The response "will be harsh if we feel that elements within Hamas or other parties are trying to attack Egyptian national security," Fahmy said in an interview with pan-Arab daily al-Hayat published Tuesday.
It would include "military and security choices and not options that would cause Palestinian citizens to suffer," said Fahmy, who is in New York attending the UN General Assembly meeting.
Ties between Cairo and Hamas have deteriorated since the army ousted Islamist President Mohamed Morsy in July. Morsy belongs to the Muslim Brotherhood which is affiliated with Hamas.
The Palestinian movement fears that Egypt's destruction of tunnels used to smuggle goods into Gaza is part of a plan to tighten a blockade of the enclave.
The Egyptian army has said the destruction of the tunnels is part of a crackdown against Islamist militants in the Sinai peninsula who have links to extremists in Gaza.
Meanwhile, Fahmy said relations between Cairo and Washington were "troubled" and that he had told his U.S. counterpart, John Kerry, that threats of suspending U.S. aid to Egypt will have no "influence" on the new army-installed authorities.

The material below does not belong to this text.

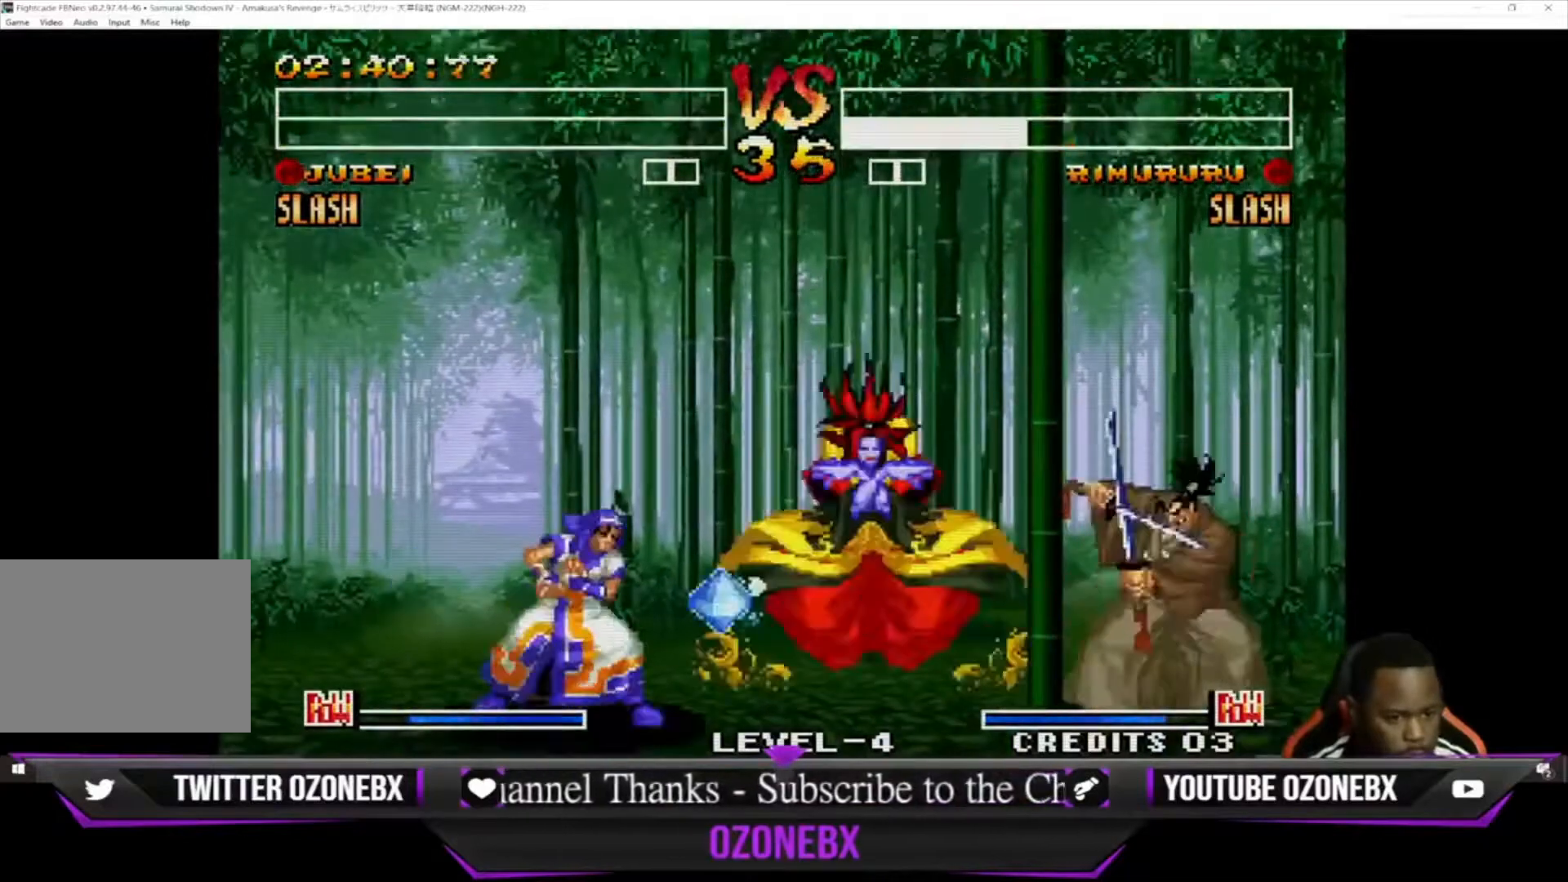
{"buttons": [], "left_stick": "right", "events": [[33, "CROSS", "down"], [33, "SQUARE", "down"], [267, "CROSS", "up"], [333, "SQUARE", "up"]]}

Washington is officially reviewing $1.55 billion in annual military and economic aid to Egypt as a result of Morsi's ouster.
On Tuesday, U.S. President Barack Obama warned that continued US support for Egypt depends on its progress back to democracy.
Obama insisted at the annual General Assembly that the United States had "purposely avoided choosing sides" after Morsi was overthrown, but warned that "our support will depend upon Egypt's progress in pursuing a democratic path."